→ Task brief:
Write out all of the entries below character for character, leaving every line unchanged.

→ Saved data entries:
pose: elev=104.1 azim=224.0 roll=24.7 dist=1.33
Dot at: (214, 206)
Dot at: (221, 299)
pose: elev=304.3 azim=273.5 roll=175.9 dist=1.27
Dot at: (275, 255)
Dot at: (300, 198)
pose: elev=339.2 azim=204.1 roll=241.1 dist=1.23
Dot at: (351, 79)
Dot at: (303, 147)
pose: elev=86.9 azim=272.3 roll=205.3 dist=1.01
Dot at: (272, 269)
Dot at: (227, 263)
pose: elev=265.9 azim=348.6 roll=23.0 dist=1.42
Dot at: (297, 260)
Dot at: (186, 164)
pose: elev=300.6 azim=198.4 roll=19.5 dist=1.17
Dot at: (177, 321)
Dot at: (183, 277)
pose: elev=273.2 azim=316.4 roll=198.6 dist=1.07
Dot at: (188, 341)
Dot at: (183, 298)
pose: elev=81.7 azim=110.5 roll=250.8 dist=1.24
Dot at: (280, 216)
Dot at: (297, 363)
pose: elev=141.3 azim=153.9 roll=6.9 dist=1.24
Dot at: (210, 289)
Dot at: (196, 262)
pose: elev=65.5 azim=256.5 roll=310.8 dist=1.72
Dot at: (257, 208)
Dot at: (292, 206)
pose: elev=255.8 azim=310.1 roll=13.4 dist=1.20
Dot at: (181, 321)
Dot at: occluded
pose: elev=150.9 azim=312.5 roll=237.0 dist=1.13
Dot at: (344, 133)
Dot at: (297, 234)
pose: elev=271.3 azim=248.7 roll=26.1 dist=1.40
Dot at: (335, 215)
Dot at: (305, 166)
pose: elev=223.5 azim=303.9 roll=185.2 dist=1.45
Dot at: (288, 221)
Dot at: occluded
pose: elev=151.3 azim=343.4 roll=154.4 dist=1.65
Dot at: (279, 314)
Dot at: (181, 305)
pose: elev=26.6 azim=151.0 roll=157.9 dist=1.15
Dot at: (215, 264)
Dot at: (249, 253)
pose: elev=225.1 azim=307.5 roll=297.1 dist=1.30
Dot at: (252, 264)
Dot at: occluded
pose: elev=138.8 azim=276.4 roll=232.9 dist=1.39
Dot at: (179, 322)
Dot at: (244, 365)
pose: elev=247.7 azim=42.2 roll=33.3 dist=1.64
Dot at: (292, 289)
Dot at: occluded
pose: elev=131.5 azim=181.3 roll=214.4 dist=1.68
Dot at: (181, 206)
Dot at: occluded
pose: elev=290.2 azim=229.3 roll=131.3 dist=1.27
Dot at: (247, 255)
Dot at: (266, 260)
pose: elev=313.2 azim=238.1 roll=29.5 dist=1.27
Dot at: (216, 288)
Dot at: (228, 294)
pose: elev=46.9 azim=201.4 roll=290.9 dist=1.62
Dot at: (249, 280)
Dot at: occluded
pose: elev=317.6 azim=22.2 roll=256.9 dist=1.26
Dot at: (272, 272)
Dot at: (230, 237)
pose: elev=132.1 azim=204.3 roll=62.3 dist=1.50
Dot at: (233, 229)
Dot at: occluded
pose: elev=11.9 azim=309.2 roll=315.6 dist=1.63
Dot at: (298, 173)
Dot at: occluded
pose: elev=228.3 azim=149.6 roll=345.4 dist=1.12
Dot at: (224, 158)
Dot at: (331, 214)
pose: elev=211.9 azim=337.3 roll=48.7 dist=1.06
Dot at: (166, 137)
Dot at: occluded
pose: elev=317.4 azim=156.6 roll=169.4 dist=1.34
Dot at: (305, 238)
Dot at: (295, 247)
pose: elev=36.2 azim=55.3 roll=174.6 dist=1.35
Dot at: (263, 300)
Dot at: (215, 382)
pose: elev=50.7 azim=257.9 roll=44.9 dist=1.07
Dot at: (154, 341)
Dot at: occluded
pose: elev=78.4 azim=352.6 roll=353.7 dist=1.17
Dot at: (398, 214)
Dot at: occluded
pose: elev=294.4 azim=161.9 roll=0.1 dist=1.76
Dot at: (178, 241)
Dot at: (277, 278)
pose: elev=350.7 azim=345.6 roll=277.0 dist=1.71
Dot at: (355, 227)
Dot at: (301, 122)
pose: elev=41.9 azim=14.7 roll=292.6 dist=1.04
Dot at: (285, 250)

→ Answer for this exercise:
pose: elev=104.1 azim=224.0 roll=24.7 dist=1.33
Dot at: (214, 206)
Dot at: (221, 299)
pose: elev=304.3 azim=273.5 roll=175.9 dist=1.27
Dot at: (275, 255)
Dot at: (300, 198)
pose: elev=339.2 azim=204.1 roll=241.1 dist=1.23
Dot at: (351, 79)
Dot at: (303, 147)
pose: elev=86.9 azim=272.3 roll=205.3 dist=1.01
Dot at: (272, 269)
Dot at: (227, 263)
pose: elev=265.9 azim=348.6 roll=23.0 dist=1.42
Dot at: (297, 260)
Dot at: (186, 164)
pose: elev=300.6 azim=198.4 roll=19.5 dist=1.17
Dot at: (177, 321)
Dot at: (183, 277)
pose: elev=273.2 azim=316.4 roll=198.6 dist=1.07
Dot at: (188, 341)
Dot at: (183, 298)
pose: elev=81.7 azim=110.5 roll=250.8 dist=1.24
Dot at: (280, 216)
Dot at: (297, 363)
pose: elev=141.3 azim=153.9 roll=6.9 dist=1.24
Dot at: (210, 289)
Dot at: (196, 262)
pose: elev=65.5 azim=256.5 roll=310.8 dist=1.72
Dot at: (257, 208)
Dot at: (292, 206)
pose: elev=255.8 azim=310.1 roll=13.4 dist=1.20
Dot at: (181, 321)
Dot at: occluded
pose: elev=150.9 azim=312.5 roll=237.0 dist=1.13
Dot at: (344, 133)
Dot at: (297, 234)
pose: elev=271.3 azim=248.7 roll=26.1 dist=1.40
Dot at: (335, 215)
Dot at: (305, 166)
pose: elev=223.5 azim=303.9 roll=185.2 dist=1.45
Dot at: (288, 221)
Dot at: occluded
pose: elev=151.3 azim=343.4 roll=154.4 dist=1.65
Dot at: (279, 314)
Dot at: (181, 305)
pose: elev=26.6 azim=151.0 roll=157.9 dist=1.15
Dot at: (215, 264)
Dot at: (249, 253)
pose: elev=225.1 azim=307.5 roll=297.1 dist=1.30
Dot at: (252, 264)
Dot at: occluded
pose: elev=138.8 azim=276.4 roll=232.9 dist=1.39
Dot at: (179, 322)
Dot at: (244, 365)
pose: elev=247.7 azim=42.2 roll=33.3 dist=1.64
Dot at: (292, 289)
Dot at: occluded
pose: elev=131.5 azim=181.3 roll=214.4 dist=1.68
Dot at: (181, 206)
Dot at: occluded
pose: elev=290.2 azim=229.3 roll=131.3 dist=1.27
Dot at: (247, 255)
Dot at: (266, 260)
pose: elev=313.2 azim=238.1 roll=29.5 dist=1.27
Dot at: (216, 288)
Dot at: (228, 294)
pose: elev=46.9 azim=201.4 roll=290.9 dist=1.62
Dot at: (249, 280)
Dot at: occluded
pose: elev=317.6 azim=22.2 roll=256.9 dist=1.26
Dot at: (272, 272)
Dot at: (230, 237)
pose: elev=132.1 azim=204.3 roll=62.3 dist=1.50
Dot at: (233, 229)
Dot at: occluded
pose: elev=11.9 azim=309.2 roll=315.6 dist=1.63
Dot at: (298, 173)
Dot at: occluded
pose: elev=228.3 azim=149.6 roll=345.4 dist=1.12
Dot at: (224, 158)
Dot at: (331, 214)
pose: elev=211.9 azim=337.3 roll=48.7 dist=1.06
Dot at: (166, 137)
Dot at: occluded
pose: elev=317.4 azim=156.6 roll=169.4 dist=1.34
Dot at: (305, 238)
Dot at: (295, 247)
pose: elev=36.2 azim=55.3 roll=174.6 dist=1.35
Dot at: (263, 300)
Dot at: (215, 382)
pose: elev=50.7 azim=257.9 roll=44.9 dist=1.07
Dot at: (154, 341)
Dot at: occluded
pose: elev=78.4 azim=352.6 roll=353.7 dist=1.17
Dot at: (398, 214)
Dot at: occluded
pose: elev=294.4 azim=161.9 roll=0.1 dist=1.76
Dot at: (178, 241)
Dot at: (277, 278)
pose: elev=350.7 azim=345.6 roll=277.0 dist=1.71
Dot at: (355, 227)
Dot at: (301, 122)
pose: elev=41.9 azim=14.7 roll=292.6 dist=1.04
Dot at: (285, 250)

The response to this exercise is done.